Question

How do you solve and graph $ 4 < y + 2 < - 3(y - 2) + 24 $ ?

Answer 1

Hint: Take out all the like terms to one side and all the alike terms to the other side. Take out all the common terms. Reduce the terms on the both sides until they cannot be reduced any further if possible. Then finally evaluate the value of the unknown variable. Solve both the inequalities separately.

Complete step-by-step answer:
First we will start off by evaluating the inequality $ 4 < y + 2 $
Now we subtract $ 2 $ from both the sides so we get,
 $ 4 - 2 < y + 2 - 2 $
 $ 2 < y $
Now we will evaluate the second inequality that is $ y + 2 < - 3(y - 2) + 24 $ .
We will first open the brackets and simplify the terms.
 $ y + 2 < - 3(y - 2) + 24 $
 $ y + 2 < - 3y + 6 + 24 $
 $ y + 2 < - 3y + 30 $
Now we will add $ (3y - 2) $ to both the sides.
 $ y + 2 + (3y - 2) < - 3y + 30 + (3y - 2) $
 $ 4y < 28 $
Divide both the sides by $ 4 $ .
 $ y < 7 $
Now if we recombine the equations, we will get,
 $ \Rightarrow 2 < y < 7 $
Now we will plot the graph.
Now take
 $ \Rightarrow 2 < y $ or $ 4 < y + 2 $ .

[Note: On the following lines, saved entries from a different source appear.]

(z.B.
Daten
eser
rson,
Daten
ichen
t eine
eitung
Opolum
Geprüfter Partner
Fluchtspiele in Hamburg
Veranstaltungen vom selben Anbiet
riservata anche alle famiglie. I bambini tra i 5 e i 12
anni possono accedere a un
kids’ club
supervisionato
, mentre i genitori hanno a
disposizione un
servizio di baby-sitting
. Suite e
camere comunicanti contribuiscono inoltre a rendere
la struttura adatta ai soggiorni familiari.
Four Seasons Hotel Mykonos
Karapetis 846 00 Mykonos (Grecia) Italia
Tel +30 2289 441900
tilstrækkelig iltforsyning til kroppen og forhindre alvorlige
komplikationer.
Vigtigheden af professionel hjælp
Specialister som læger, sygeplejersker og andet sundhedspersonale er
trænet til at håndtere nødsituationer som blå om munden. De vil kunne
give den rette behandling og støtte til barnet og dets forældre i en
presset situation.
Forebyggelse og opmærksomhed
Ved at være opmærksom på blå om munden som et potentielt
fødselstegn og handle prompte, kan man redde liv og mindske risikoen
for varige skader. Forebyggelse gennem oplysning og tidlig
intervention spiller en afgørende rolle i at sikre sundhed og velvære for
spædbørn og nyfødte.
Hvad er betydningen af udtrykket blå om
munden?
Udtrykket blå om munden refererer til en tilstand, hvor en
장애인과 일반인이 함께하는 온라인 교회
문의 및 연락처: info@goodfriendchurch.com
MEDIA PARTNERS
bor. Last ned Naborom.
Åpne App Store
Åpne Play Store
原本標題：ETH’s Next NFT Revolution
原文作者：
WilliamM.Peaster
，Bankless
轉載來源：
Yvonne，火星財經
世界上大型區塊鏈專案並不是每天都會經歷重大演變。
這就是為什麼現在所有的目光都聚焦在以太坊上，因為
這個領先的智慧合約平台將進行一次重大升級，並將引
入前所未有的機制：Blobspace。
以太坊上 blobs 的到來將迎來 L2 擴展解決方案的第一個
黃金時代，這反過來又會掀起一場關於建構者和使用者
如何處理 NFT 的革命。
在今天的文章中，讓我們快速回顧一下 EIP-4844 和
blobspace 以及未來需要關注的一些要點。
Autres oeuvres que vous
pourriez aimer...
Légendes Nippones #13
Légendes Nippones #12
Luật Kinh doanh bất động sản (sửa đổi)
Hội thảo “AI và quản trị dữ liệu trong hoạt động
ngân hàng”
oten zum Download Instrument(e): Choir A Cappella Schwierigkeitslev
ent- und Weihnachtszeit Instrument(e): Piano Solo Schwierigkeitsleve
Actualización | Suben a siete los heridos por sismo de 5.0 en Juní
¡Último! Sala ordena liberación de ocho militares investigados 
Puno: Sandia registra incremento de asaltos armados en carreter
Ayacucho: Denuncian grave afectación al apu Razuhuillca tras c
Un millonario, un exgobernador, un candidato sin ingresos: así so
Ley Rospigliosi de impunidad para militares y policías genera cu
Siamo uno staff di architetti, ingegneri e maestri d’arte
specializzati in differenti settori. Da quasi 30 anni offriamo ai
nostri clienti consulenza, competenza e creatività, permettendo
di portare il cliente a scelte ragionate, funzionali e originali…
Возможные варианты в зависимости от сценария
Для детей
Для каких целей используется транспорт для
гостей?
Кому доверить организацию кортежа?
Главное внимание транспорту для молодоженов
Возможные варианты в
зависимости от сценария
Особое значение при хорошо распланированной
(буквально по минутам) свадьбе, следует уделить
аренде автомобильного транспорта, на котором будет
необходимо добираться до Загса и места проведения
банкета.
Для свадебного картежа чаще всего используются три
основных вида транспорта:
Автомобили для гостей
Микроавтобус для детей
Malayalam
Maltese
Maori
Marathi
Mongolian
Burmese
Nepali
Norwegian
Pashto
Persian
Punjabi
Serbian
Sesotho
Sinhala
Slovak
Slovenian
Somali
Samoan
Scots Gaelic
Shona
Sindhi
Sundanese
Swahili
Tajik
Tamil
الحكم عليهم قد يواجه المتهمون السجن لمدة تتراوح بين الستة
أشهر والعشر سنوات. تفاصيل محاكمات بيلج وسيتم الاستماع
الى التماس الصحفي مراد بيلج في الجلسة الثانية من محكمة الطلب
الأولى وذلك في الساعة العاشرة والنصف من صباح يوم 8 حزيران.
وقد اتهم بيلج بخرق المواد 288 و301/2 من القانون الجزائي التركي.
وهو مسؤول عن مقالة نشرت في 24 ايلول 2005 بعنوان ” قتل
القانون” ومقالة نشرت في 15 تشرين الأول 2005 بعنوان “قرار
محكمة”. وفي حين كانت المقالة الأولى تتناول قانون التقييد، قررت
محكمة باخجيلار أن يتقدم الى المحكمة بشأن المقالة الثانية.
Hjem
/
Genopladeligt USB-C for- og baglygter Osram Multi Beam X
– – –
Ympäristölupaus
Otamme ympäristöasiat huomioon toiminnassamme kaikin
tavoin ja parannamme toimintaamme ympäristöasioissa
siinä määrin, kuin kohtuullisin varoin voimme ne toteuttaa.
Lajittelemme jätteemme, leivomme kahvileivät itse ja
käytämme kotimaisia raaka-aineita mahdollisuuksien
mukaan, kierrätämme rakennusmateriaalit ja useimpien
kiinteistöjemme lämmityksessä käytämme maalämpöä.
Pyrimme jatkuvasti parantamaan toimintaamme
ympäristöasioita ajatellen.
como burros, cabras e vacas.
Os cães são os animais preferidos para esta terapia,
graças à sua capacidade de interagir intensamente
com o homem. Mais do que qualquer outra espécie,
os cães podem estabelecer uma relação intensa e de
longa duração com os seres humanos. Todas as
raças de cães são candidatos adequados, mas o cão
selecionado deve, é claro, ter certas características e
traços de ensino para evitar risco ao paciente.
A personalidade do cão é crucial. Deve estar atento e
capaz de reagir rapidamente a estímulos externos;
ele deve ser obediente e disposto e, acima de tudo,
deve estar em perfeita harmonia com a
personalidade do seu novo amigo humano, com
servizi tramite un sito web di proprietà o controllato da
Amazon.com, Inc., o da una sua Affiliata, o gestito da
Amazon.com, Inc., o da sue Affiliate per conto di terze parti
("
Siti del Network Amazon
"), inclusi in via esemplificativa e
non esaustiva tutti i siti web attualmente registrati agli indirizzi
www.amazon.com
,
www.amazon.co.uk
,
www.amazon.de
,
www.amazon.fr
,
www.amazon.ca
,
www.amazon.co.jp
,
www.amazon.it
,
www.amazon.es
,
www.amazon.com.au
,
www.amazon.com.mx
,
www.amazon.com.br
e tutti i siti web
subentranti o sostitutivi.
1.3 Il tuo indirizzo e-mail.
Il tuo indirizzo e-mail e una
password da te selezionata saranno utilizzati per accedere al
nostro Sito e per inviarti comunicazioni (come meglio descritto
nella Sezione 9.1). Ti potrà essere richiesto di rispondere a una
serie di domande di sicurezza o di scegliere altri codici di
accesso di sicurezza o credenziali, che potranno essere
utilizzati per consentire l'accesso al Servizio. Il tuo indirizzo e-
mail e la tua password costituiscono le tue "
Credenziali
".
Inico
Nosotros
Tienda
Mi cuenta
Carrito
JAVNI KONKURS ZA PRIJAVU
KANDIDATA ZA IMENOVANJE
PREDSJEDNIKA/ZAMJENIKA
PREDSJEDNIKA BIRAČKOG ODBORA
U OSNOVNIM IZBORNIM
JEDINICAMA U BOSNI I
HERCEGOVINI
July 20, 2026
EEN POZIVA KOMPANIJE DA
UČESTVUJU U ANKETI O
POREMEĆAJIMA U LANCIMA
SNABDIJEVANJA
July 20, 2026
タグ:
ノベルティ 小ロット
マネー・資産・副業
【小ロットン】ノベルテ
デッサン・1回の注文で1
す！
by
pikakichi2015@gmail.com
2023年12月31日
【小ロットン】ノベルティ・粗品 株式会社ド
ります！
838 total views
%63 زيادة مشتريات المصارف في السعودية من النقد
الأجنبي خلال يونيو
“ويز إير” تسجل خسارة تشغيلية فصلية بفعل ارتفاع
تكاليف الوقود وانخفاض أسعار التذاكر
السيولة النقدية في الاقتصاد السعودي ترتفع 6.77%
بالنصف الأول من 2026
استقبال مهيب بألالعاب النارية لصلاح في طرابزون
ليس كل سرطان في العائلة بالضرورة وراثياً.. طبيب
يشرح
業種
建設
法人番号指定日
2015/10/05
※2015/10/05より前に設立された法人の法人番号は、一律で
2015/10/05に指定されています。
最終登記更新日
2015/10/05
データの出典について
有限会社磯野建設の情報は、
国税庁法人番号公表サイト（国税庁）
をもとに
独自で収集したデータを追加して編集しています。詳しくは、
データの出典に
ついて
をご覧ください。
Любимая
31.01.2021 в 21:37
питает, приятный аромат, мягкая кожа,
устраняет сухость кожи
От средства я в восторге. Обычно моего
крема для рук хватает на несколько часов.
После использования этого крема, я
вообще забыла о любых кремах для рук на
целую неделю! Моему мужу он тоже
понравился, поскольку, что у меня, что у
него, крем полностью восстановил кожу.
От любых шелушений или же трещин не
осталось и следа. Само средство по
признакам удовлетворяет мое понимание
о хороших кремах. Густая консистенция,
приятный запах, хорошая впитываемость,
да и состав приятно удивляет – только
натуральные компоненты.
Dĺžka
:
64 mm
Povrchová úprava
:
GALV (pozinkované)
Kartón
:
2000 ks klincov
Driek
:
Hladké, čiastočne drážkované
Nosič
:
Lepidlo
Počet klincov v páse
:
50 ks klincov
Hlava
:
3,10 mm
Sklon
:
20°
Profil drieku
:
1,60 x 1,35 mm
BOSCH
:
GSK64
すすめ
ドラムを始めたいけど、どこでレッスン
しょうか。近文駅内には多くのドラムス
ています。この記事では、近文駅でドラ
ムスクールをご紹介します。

In the above graph the shaded region is the solution of $ 2 < y $ Also if we take a point lies on the line $ y = 2 $ the inequality $ 4 < y + 2 $ doesn't satisfy.
Now take
 $ \Rightarrow y < 7 $ or $ y + 2 < - 3(y - 2) + 24 $

In the above graph the shaded region is the solution of $ y < 7 $ Also if we take a point lies on the line $ y = 7 $ the inequality $ y + 2 < - 3(y - 2) + 24 $ don’t satisfy

Note: When drawing the graph of the inequality of $ 2 < y $ and $ y < 7 $ we consider $ y = 2 $ and $ y = 7 $ . As we can see, it has two parallel lines to ‘x’-axis. In the question we have simple linear inequality with one variable and we follow the same procedure for these kinds of problems.